Can anyone give me some advice or reccomendations on who to use for internet access? I need unlimited use, phone and broadband. I had been really just looking at CYTA but then someone recommended spidernet. so i hope someone can give me some help. 

I have a few questions - 

does anyone use either of these? 
are they any good? 
any other companies I should look at? 
What sort of costs?
How long does it take to get it installed?
anything else i need to know?

Thanks in advance for any help you can give.


----------



## Arranexpat (Aug 17, 2008)

We are with Cyta only because I have to have internet access and they are the main telecoms provider. I'll be interested to se what anyone has to say about Spidernet.

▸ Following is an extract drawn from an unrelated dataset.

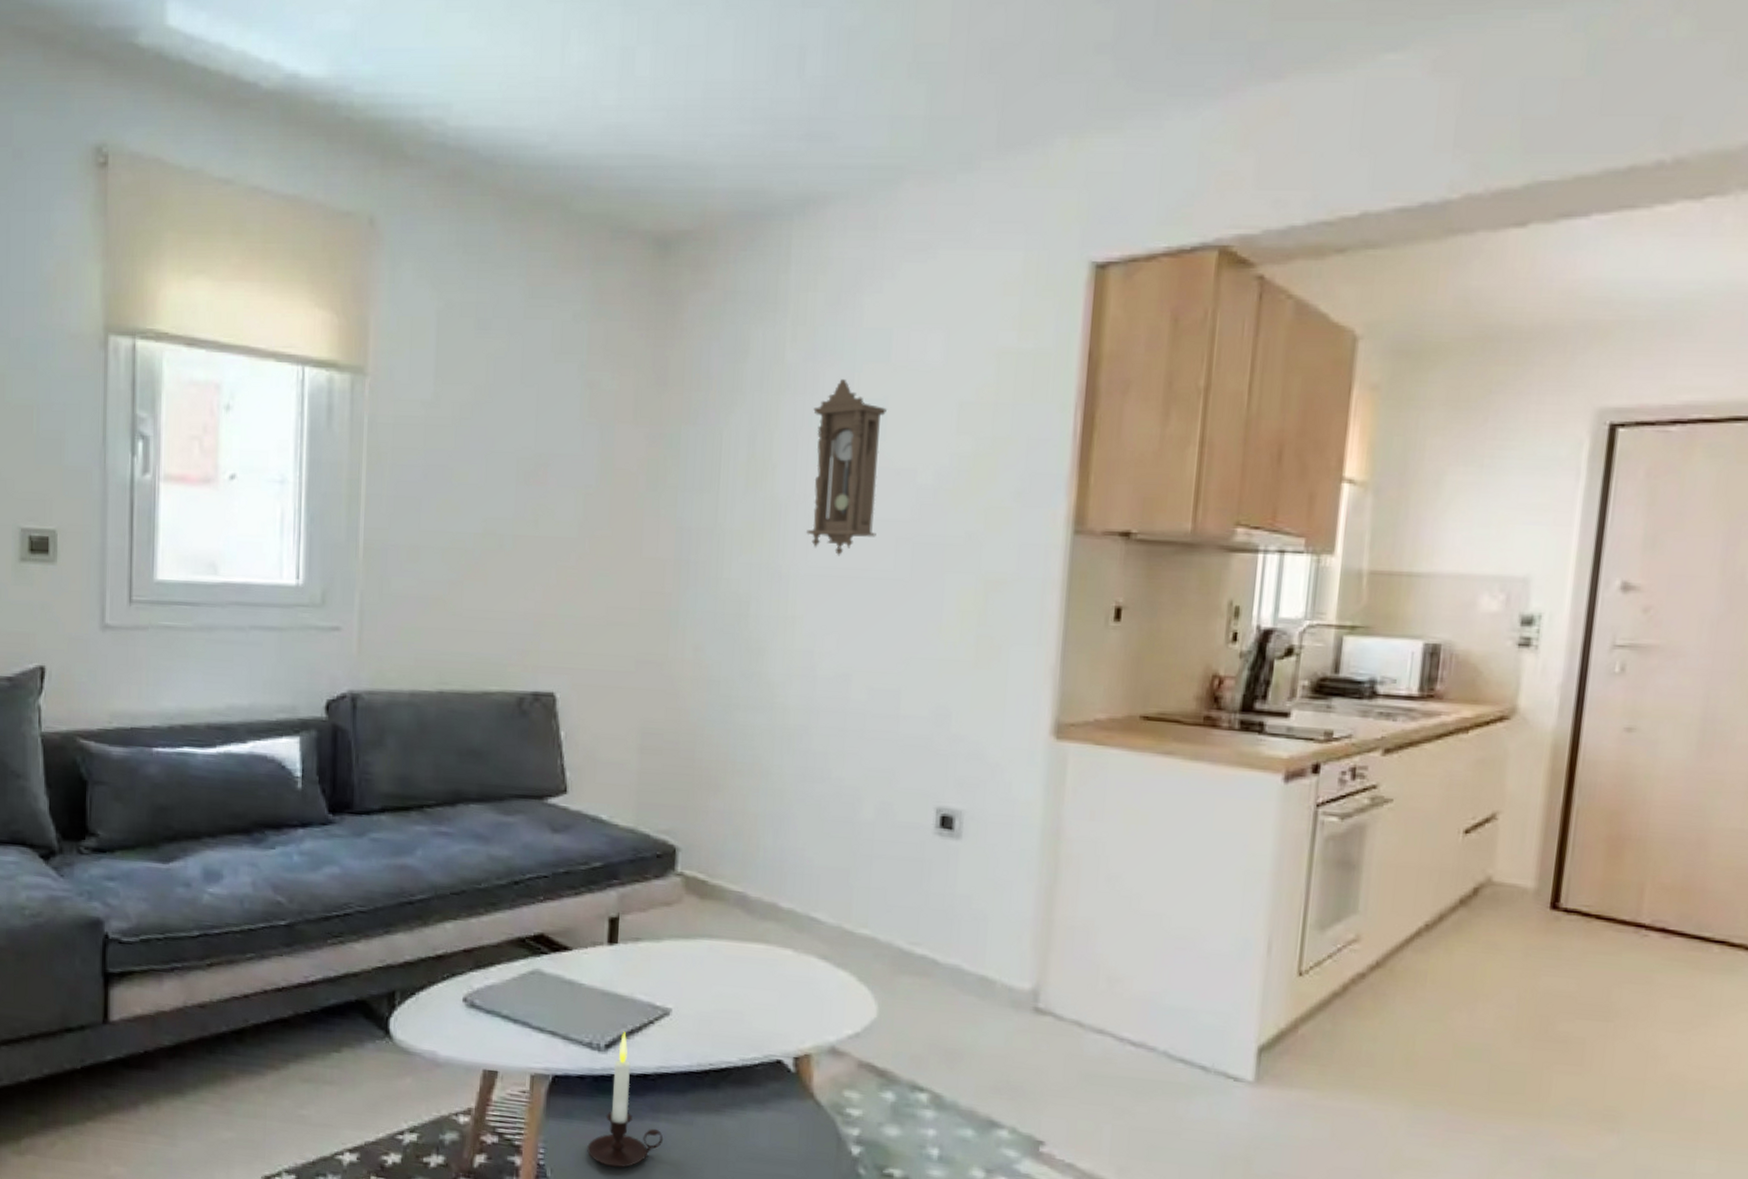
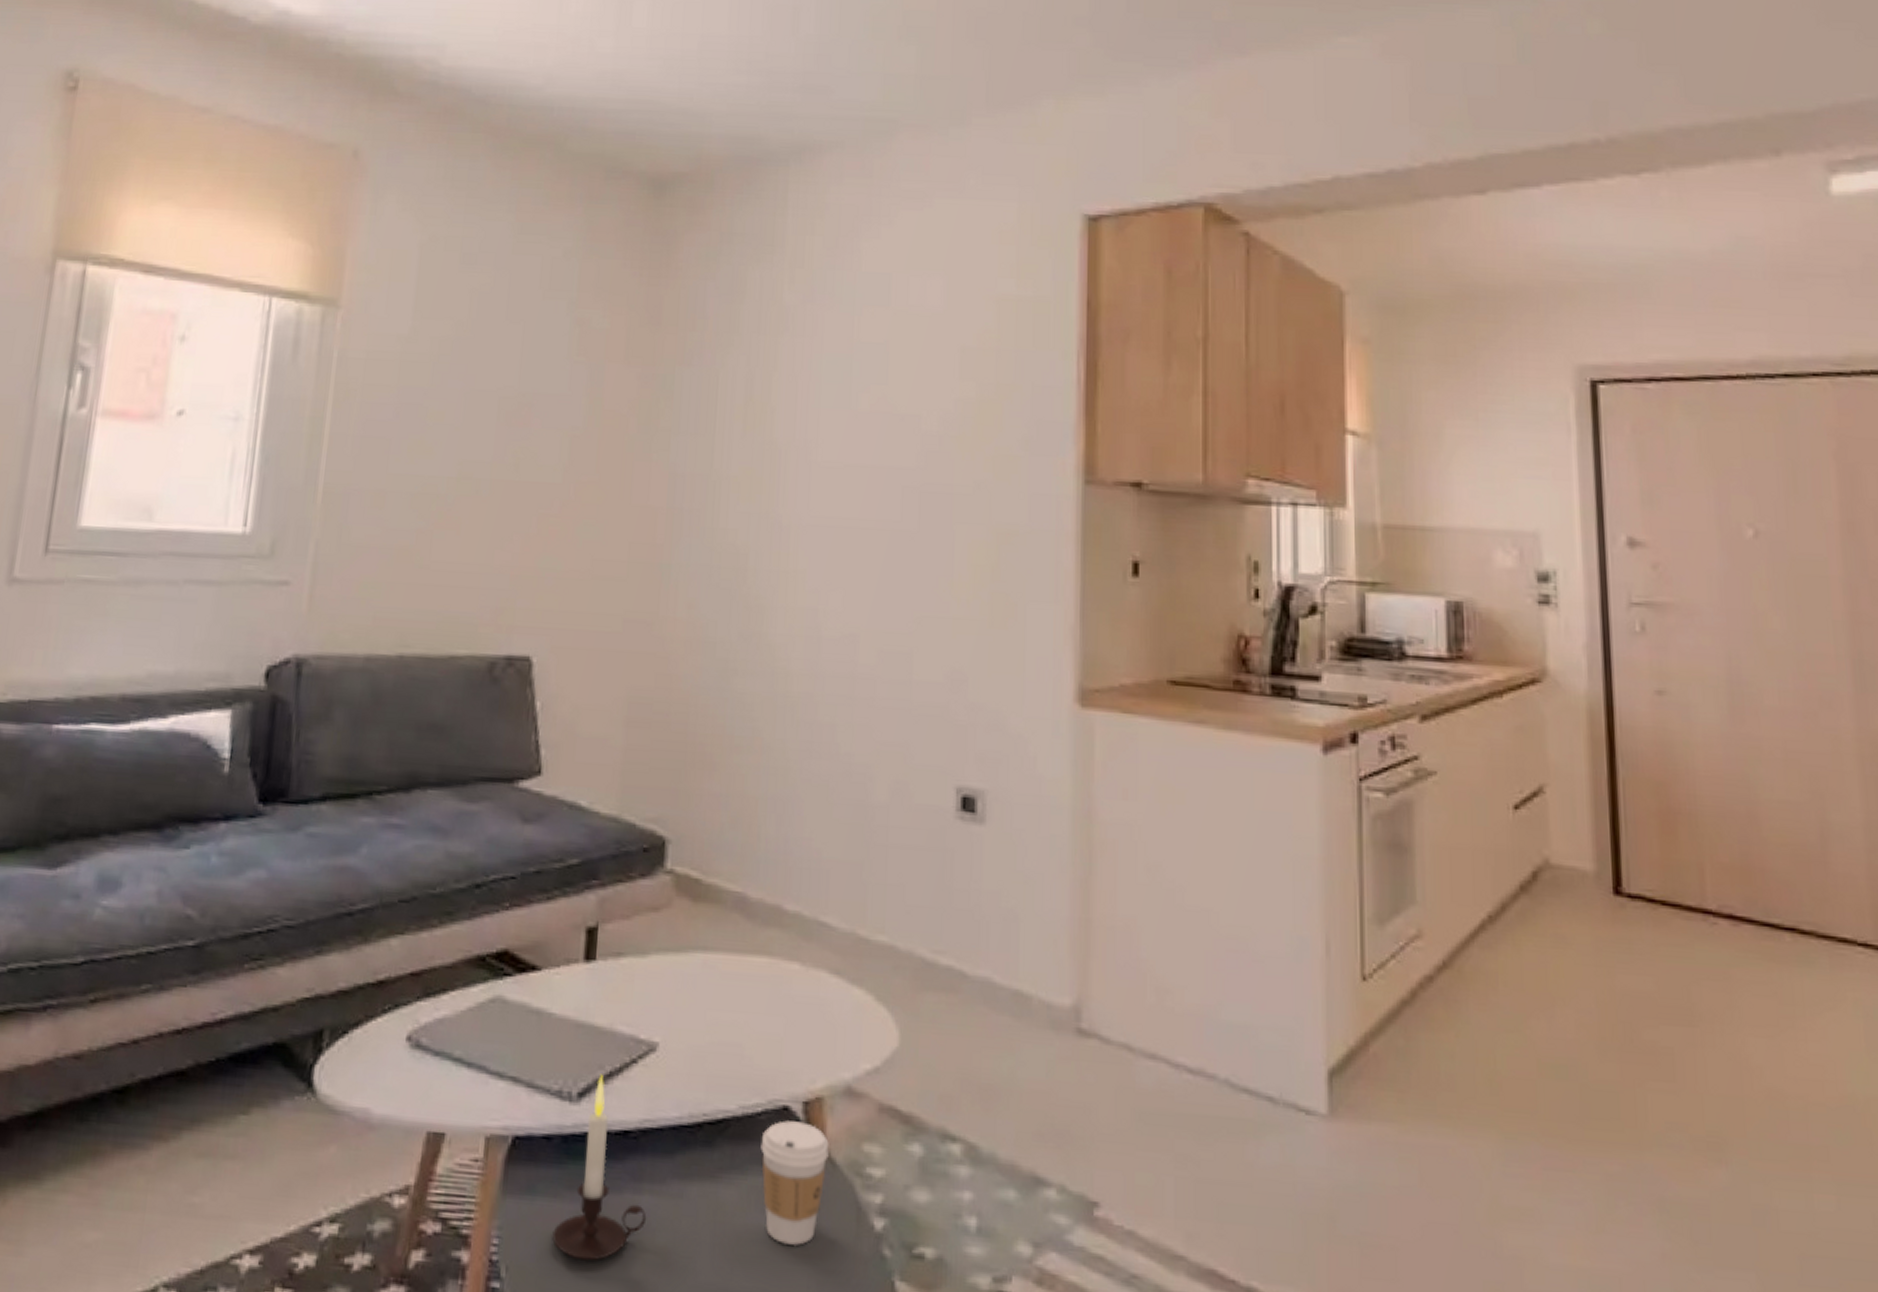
coffee cup: none [757,1071,815,1164] -> present [760,1120,829,1245]
pendulum clock: present [806,379,887,556] -> none [808,322,888,506]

Our Cyta bill breaks down as:

Cytanet Service: Monthly Charges = 11,50
Telephone Service: Monthly Charges = 13,93
Broadband Services: Monthly Charges = 17,50

Then add the VAT at 15% and call charges. 

NB if you are dialling International numbers, if you dial 1018 first it makes the call much, much cheaper. I only found this out last week!

It took about a week for the landline and broadband to be installed. You have to pay 150 EUR deposit in cash. Once you've paid the deposit they send out an engineer to check that the line is ok. Ours stayed and helped set up the broadband but I don't think they have to. There was about 100 EUR of extra charges on our first bill too.


----------